Modifié le 06 mars 2018

Bruxelles va épingler 7 pays pour optimisation fiscale "agressive"

Le commissaire européen Pierre Moscovici.
Le commissaire européen Pierre Moscovici. [François Lenoir - Reuters]
La Commission européenne va épingler mercredi sept pays de l'UE. Selon le commissaire à la fiscalité Pierre Moscovici, "ils compromettent l'équité" en favorisant la planification fiscale agressive des entreprises.

"Pour la première fois, la Commission insiste sur la question de la planification fiscale agressive dans sept pays: la Belgique, Chypre, la Hongrie, l'Irlande, le Luxembourg, Malte et les Pays-Bas", a déclaré mardi Pierre Moscovici.

"Ces pratiques empêchent une concurrence loyale dans le marché intérieur et augmentent le fardeau des contribuables européens", a-t-il ajouté.

Manque à gagner de 50 à 70 milliards

Pierre Moscovici doit présenter mercredi l'analyse annuelle de la Commission sur la situation économique et sociale dans les Etats membres. Les rapports qui seront publiés sur les sept pays concernés "reposent sur un examen approfondi de leurs règles fiscales et sur des indicateurs économiques pertinents".
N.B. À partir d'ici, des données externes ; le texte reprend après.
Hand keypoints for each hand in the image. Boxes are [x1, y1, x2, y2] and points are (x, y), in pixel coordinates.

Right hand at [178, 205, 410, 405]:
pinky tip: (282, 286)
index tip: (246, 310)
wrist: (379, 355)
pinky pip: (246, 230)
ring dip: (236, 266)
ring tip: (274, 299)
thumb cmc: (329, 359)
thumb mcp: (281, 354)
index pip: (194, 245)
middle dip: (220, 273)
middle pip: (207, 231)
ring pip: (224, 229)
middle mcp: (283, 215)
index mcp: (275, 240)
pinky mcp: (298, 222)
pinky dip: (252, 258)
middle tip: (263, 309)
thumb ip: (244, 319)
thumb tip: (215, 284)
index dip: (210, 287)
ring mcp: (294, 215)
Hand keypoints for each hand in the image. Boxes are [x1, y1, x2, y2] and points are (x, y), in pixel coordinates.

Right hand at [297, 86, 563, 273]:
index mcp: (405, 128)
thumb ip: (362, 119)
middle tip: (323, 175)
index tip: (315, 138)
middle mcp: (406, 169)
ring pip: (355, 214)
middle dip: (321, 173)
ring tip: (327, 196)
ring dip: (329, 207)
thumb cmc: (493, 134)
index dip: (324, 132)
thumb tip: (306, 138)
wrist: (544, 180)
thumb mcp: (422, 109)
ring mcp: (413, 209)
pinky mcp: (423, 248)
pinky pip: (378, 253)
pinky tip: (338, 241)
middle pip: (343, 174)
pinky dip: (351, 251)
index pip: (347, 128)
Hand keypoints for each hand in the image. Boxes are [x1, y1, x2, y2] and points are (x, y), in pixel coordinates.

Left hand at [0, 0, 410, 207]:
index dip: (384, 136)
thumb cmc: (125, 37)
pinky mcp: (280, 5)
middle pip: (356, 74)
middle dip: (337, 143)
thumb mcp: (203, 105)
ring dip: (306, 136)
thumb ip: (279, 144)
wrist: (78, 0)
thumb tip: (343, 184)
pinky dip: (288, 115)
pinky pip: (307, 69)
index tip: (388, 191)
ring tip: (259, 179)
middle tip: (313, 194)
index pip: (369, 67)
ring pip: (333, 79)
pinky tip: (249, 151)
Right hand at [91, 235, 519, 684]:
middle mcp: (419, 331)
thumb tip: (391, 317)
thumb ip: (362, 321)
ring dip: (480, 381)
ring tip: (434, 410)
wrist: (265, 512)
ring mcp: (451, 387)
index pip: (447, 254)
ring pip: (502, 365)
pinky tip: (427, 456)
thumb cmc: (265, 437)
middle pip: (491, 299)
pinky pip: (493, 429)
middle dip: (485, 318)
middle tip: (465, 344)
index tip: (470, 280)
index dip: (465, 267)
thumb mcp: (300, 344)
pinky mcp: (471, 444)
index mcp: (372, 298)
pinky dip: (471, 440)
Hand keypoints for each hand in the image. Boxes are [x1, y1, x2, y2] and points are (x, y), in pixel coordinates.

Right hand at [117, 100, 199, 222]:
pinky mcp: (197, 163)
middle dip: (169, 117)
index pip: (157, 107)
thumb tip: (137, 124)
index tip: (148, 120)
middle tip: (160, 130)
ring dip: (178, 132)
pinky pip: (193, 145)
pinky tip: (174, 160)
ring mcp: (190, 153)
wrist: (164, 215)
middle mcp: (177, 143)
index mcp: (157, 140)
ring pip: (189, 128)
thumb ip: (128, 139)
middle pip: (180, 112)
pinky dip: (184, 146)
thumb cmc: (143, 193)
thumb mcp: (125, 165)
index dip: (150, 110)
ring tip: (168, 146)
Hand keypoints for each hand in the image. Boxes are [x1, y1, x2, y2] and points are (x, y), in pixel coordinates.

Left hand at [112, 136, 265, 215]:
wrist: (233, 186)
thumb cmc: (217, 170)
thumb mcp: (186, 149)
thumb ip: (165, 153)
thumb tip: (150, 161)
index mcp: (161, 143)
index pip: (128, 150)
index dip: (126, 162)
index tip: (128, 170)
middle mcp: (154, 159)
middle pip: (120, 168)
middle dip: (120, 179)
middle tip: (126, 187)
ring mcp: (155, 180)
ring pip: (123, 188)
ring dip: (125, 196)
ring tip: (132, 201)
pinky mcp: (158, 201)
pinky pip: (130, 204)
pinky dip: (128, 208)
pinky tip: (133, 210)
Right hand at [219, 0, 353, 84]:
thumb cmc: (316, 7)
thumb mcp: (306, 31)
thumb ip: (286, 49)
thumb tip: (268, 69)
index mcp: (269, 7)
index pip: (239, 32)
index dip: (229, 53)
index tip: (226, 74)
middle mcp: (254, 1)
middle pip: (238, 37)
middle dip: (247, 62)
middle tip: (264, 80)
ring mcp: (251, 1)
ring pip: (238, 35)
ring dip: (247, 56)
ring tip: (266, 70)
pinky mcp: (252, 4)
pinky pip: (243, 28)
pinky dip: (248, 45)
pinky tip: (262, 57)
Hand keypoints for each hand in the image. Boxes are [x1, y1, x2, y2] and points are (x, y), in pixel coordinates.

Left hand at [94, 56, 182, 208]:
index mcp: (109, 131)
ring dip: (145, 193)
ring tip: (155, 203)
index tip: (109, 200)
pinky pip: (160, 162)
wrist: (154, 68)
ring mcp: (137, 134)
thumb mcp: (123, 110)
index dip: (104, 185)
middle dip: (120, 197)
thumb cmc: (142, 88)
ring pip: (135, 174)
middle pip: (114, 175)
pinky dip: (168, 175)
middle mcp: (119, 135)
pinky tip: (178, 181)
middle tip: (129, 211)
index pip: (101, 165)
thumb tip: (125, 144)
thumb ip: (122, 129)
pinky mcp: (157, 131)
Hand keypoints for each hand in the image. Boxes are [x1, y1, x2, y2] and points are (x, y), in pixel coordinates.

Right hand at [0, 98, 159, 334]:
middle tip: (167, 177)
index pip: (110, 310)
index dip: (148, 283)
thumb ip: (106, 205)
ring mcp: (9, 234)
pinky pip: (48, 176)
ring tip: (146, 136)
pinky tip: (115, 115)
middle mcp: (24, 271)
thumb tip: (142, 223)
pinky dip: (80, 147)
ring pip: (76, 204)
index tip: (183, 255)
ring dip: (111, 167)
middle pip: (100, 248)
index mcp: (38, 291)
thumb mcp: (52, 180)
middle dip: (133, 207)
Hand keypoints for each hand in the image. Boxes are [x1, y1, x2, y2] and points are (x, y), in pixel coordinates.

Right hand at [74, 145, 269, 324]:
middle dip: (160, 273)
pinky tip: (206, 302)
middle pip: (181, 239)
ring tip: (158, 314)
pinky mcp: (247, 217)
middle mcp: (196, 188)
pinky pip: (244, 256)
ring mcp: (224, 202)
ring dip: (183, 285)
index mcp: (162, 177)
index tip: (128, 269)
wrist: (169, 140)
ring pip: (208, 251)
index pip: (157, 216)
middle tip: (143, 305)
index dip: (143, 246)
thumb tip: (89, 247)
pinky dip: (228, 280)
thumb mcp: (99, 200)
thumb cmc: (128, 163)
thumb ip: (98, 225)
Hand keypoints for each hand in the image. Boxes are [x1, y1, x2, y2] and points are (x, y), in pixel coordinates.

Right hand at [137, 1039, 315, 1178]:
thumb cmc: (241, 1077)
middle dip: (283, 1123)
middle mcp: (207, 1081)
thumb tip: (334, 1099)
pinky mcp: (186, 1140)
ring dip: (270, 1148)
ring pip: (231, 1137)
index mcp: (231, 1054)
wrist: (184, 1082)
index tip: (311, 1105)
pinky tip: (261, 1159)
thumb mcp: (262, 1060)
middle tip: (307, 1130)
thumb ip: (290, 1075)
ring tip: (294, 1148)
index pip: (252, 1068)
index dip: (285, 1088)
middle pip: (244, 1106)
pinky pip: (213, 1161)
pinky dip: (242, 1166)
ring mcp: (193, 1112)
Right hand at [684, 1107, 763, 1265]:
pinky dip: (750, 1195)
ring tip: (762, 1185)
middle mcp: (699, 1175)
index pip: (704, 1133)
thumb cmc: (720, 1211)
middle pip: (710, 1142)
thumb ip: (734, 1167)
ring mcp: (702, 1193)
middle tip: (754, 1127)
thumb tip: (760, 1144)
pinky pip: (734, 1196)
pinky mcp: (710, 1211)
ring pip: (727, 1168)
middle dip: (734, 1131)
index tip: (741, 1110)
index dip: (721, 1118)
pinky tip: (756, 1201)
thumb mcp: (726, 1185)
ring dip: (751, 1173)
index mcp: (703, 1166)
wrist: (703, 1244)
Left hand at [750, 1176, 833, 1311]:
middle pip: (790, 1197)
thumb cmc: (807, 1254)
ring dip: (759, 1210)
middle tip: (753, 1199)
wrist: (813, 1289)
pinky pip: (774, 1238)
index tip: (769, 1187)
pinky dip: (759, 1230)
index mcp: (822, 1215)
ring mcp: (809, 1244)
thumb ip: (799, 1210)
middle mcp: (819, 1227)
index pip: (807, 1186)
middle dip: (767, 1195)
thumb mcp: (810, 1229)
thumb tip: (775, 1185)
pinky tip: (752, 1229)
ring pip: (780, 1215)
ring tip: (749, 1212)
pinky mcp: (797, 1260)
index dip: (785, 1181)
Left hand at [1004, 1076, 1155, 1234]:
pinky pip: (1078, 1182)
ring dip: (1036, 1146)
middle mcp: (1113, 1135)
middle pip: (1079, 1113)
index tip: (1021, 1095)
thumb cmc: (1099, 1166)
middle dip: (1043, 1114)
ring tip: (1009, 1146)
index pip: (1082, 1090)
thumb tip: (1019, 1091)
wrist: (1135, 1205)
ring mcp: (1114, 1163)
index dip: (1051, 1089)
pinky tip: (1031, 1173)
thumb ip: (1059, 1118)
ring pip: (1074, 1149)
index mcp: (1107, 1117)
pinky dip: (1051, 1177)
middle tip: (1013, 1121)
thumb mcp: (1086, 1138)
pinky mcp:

L'évasion fiscale dans l'Union européenne (UE) représente, selon la Commission, un manque à gagner compris entre 50 et 70 milliards d'euros par an. A noter encore que les pays concernés appartiennent tous à la zone euro, à l'exception de la Hongrie.

ats/cab

Publié le 06 mars 2018 - Modifié le 06 mars 2018

Plusieurs pays déjà visés

Les accords fiscaux que certains pays ont passé avec des multinationales ont déjà fait l'objet d'enquête de la part de la Commission européenne, qui les a dans certains cas condamnés à récupérer les "avantages fiscaux indus" qu'ils avaient octroyés.

C'est le cas par exemple de l'Irlande, à qui Bruxelles a demandé en août 2016 de récupérer 13 milliards d'euros auprès d'Apple.

Le Luxembourg, la Belgique ou les Pays-Bas ont également été récemment condamnés ou ont fait l'objet d'enquêtes.